Does the current pain of financing just affect small underfunded companies, with weak pipelines? It seems not. Last month, Vertex announced it was selling its European milestone payments for its ph III program, Telaprevir for hepatitis C. Key points in the release, regarding the value of these milestones and likely timing, state that:
The milestones anticipated for telaprevir in Europe include $100 million related to regulatory filing and approval and $150 million related to launch of telaprevir.
Vertex anticipates, based on projected development and commercial timelines for telaprevir, and assuming successful development, that it will earn these milestones prior to April 2012. If the intended sale of the future milestone payments announced today is successful, Vertex would receive a one-time cash payment that reflects a substantial percentage of these future milestones payable by Janssen.
We don’t know what the value would be of the “potential one-time cash payment”, but it has to be significant. And this isn’t the first time Vertex has engineered such a deal to realize some future milestone payments in return for cash today – it did a similar deal with its two HIV drugs, under its 1993 license deal with Glaxo, in 2008 for a one-time payment of $160 million.
Now, Vertex could be considered one of biotech’s major success stories. The company was founded in 1989, listed in 1991 (NASDAQ: VRTX), with as high a profile as any biotech (being the subject of the fascinating true life account of founding and building a biotech – The Billion Dollar Molecule, by Barry Werth).

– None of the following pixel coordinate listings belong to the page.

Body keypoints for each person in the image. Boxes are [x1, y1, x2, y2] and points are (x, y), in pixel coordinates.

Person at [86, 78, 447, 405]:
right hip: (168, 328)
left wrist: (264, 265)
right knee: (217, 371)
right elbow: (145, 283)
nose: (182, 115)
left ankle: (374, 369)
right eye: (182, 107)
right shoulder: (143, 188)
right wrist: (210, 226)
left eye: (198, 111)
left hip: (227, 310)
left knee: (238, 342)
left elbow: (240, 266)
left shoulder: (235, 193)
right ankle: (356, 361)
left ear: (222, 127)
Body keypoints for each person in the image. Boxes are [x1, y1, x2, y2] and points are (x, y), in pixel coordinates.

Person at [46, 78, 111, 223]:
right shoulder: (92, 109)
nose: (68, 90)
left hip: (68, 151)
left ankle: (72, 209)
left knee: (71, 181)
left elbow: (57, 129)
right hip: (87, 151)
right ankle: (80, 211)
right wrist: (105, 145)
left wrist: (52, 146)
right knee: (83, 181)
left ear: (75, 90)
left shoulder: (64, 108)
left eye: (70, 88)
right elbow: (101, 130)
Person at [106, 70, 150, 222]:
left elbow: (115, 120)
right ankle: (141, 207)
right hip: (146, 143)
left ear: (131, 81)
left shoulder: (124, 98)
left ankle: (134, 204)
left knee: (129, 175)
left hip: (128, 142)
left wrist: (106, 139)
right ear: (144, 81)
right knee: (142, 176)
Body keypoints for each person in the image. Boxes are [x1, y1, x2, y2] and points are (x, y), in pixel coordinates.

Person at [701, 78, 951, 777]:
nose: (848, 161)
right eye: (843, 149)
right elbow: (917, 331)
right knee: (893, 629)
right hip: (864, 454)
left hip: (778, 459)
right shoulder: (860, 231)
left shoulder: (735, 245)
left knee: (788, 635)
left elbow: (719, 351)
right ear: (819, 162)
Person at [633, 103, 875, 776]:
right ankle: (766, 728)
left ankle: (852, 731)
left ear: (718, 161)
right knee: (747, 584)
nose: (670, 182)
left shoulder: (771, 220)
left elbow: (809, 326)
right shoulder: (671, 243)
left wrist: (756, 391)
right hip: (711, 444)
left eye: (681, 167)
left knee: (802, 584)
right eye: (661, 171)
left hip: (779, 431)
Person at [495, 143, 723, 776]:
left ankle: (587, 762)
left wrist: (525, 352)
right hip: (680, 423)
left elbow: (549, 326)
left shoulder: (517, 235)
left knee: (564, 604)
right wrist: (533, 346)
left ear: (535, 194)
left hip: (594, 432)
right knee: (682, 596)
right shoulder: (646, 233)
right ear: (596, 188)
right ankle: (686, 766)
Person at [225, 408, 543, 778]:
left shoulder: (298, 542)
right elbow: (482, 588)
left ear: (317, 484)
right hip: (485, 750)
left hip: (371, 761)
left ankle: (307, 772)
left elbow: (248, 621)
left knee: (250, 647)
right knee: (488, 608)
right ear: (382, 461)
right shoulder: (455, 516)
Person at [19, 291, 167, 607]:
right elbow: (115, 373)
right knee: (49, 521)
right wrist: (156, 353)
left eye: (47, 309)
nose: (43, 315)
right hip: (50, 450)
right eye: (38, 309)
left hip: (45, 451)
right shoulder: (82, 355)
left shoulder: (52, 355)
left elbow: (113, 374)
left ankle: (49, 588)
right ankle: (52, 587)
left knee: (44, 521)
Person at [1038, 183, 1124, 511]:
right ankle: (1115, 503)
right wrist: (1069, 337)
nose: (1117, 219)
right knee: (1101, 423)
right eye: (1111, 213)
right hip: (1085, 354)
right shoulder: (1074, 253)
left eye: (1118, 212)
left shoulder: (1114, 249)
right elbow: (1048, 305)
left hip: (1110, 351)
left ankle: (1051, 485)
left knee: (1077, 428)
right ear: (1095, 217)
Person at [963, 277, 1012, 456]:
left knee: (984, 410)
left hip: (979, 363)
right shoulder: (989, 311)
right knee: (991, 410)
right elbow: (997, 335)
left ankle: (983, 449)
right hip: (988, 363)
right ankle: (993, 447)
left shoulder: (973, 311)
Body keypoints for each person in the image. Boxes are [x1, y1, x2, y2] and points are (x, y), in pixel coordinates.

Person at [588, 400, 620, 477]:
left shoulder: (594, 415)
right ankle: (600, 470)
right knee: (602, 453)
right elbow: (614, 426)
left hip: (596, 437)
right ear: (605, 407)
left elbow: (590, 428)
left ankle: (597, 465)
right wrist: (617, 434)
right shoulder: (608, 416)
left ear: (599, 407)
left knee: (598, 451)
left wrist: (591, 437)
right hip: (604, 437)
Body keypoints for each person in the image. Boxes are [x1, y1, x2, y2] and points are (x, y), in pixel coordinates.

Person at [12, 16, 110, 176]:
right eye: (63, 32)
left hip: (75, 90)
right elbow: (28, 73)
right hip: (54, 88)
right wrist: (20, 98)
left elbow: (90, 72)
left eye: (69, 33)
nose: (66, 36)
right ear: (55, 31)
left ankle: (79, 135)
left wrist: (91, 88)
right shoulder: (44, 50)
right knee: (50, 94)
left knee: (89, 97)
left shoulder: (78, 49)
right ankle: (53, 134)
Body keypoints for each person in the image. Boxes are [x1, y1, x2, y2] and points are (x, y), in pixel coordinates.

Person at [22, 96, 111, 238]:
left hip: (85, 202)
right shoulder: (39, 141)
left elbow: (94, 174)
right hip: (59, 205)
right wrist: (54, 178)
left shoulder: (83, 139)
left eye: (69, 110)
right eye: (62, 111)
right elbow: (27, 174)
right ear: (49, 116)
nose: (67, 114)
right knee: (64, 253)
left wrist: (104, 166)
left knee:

Vertex has a current market cap of $6.4 billion, and a strong balance sheet with $754 million in cash and equivalents. (Even if you discount the convertible notes due 2013 of $144 million, this still leaves just over $600 million net cash). And in July it also announced an additional upfront license payment of $105 million from Mitsubishi Tanabe, with future potential milestones, to develop and commercialize Telaprevir in Japan. However, late stage drug development is very expensive, and the current run rate of cash burn is over $650 million (based on Q2 financial results). So, Vertex has just over 1 yr of cash, and is bolstering its balance sheet by judiciously selling off assets which will ultimately support its own drive for Telaprevir in the US and North America.
The moral? As unprofitable and cash burn companies, no biotech can ever rest on its laurels. Cash will always be king, and find any which way you can to fund key value drivers within a portfolio: sell the family silver to save the house.